Recopiez intégralement le texte sur la Chine «éternelle», sans y changer un seul mot.

▸ **Texte présenté**:
========================================
La Chine «éternelle»

Une explication courante est que la Chine, cet «empire du Milieu» historique, ne fait que «reprendre sa place» dans la hiérarchie des nations. En effet, l'État chinois centralisé existe depuis 2200 ans. Après tout, c'est de cette civilisation que sont parvenues vers le reste du monde des inventions fondamentales comme le papier, la poudre à canon, la boussole, la soie et tant d'autres choses. Certes, personne ne peut nier l'épaisseur historique de l'espace chinois. Par contre, une telle lecture peut devenir essentialiste, comme si la Chine avait le secret de sa force dans une sorte de code génétique. En fait, les historiens ont démontré que la Chine a connu des hauts et des bas, qu'à plusieurs reprises ce pays a été menacé de dislocation. Au début du vingtième siècle notamment, la dynastie impériale était à la merci des grandes puissances qui rêvaient de dépecer la Chine comme ils venaient de le faire en Afrique. Les pratiques féodales réduisaient les paysans, et encore plus les paysannes, au rang de «bêtes de somme». Entre-temps, le Japon pratiquait sur la Chine un colonialisme d'une barbarie inouïe qui horrifiait même ses alliés nazis, ce qui n'est pas peu dire. En 1948, sur 400 millions de Chinois, environ la moitié crevaient de faim.
========================================
▸ **Données**:

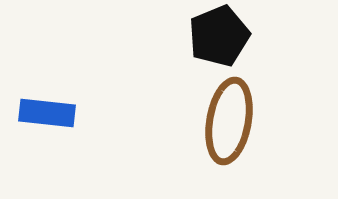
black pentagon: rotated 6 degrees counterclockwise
========================================
▸ **Réponse complète**:
La Chine «éternelle»

Une explication courante est que la Chine, cet «empire du Milieu» historique, ne fait que «reprendre sa place» dans la hiérarchie des nations. En effet, l'État chinois centralisé existe depuis 2200 ans. Après tout, c'est de cette civilisation que sont parvenues vers le reste du monde des inventions fondamentales comme le papier, la poudre à canon, la boussole, la soie et tant d'autres choses. Certes, personne ne peut nier l'épaisseur historique de l'espace chinois. Par contre, une telle lecture peut devenir essentialiste, comme si la Chine avait le secret de sa force dans une sorte de code génétique. En fait, les historiens ont démontré que la Chine a connu des hauts et des bas, qu'à plusieurs reprises ce pays a été menacé de dislocation. Au début du vingtième siècle notamment, la dynastie impériale était à la merci des grandes puissances qui rêvaient de dépecer la Chine comme ils venaient de le faire en Afrique. Les pratiques féodales réduisaient les paysans, et encore plus les paysannes, au rang de «bêtes de somme». Entre-temps, le Japon pratiquait sur la Chine un colonialisme d'une barbarie inouïe qui horrifiait même ses alliés nazis, ce qui n'est pas peu dire. En 1948, sur 400 millions de Chinois, environ la moitié crevaient de faim.